Pero nada habrá de quitar
de tu cuero
ni de mis letras
ese embudo que te detuvo
hasta el día en que te esfumes de mi...


30 jul. 2012

esa eres tú...

Esa eres tú,
la que un día me da mangos para hace agua
y al otro me seca los ojos,
!Cómo no conocerte!
si eres la culpable de esta rabia
y el sacrifico de este corazón.

Marco tus palmas aquí en mi pecho
porque a veces te falla la memoria
y se te aloca la locura
y te devienes en ternura
que mas te da la colera
de lo perdido
aunque puedas obtener más
de lo que se va construyendo.

No me digas nada,
que no soy yo sino mis dedos
los que no paran de escribir,
es sólo mi pequeña venganza esta poesía,
estás líneas que nacieron en febrero
y que murieron en abril.

Sí,
estoy seguro,
esa eres tú,
la que yo amo
porque no sabe que me quiere
y me dice que me odia
y cuando lejos estoy de su memoria
vuelve a mi.

No,
este no soy yo
sino el que escribe,
un pequeño duende que detiene al verdugo
cuando quiere cortarle la cabeza a tu nombre.
Otro soy yo que no este,
el que entrega flores,
el que ruega,
el que sufre,
ese es éste que te aclama,
que no yo el que desea olvidarte.

Y entre la muchedumbre de estas manchas,
entre los confusos unos y ceros que en mi cabeza corren,
voy a despedirme,
voy a ir matando a los poetas,
para volverme un autómata
que como tú lo que quiere
es nada más saciar el calor de la carne.

Y cuando los haya despedido,
cuando los haya enterrado,
cuando el alma de aquellos dos que nacieron en mí
haya vendido al diablo,
entonces dejarás de existir,
dejarás de ser esa a la que yo conozco
para ser la mujer de cualquier hombre
y no la musa que me ha inspirado.
En dos versos:
dejarás de ser esa que yo conozco
para ser la señora de nadie.


2 may. 2012

I.

¿Qué hubiera sido de estas letras
si te hubiera conocido diferente?
quizás hubiera escrito un palagrama
en el que nuestros nombres se cruzaran por las vocales
y por las consonantes los de nuestra descendencia.

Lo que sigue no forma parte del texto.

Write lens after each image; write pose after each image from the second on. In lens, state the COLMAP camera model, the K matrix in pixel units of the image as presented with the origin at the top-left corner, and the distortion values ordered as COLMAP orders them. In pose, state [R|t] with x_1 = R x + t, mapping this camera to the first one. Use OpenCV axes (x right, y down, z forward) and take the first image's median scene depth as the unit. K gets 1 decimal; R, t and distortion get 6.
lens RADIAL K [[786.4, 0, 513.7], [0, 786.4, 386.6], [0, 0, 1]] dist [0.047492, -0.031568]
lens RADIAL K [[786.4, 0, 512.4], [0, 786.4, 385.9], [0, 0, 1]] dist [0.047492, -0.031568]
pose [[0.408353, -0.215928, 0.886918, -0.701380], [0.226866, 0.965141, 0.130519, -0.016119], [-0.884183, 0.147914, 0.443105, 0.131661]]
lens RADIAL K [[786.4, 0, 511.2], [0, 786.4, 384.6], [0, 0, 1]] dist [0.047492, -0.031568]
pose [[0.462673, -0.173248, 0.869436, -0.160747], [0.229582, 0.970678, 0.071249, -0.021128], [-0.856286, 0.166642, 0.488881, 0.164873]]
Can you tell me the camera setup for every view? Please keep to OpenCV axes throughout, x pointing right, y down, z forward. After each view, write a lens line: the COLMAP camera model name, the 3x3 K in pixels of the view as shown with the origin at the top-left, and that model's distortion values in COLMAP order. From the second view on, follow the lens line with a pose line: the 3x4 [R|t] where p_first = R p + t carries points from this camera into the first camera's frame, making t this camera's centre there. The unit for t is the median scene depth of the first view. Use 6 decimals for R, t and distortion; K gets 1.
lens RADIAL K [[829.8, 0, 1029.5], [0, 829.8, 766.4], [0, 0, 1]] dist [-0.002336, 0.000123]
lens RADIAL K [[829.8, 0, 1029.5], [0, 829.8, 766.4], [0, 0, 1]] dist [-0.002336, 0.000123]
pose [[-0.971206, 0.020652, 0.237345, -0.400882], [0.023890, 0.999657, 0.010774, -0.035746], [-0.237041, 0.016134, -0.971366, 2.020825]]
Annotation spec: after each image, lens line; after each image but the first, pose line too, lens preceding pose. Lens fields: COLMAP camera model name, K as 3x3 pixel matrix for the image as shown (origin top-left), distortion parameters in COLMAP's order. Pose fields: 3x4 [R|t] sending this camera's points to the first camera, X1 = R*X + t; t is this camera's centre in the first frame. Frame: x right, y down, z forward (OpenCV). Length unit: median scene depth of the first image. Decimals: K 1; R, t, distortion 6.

¿Qué hubiera sido de conocerte                                                                                                                                                   en alguna otra parte del tiempo?                                                                                                                                                                        quizás nunca hubiera muerto la juventud                                                                                                                                                  y al contrario hubiéramos florecido                                                                                                                               rojas noche buenas en primavera


¿Qué hubiera sido distinto
si al final todos los amores,
así como el que te he escrito
termina muriendo en el medio de una promesa?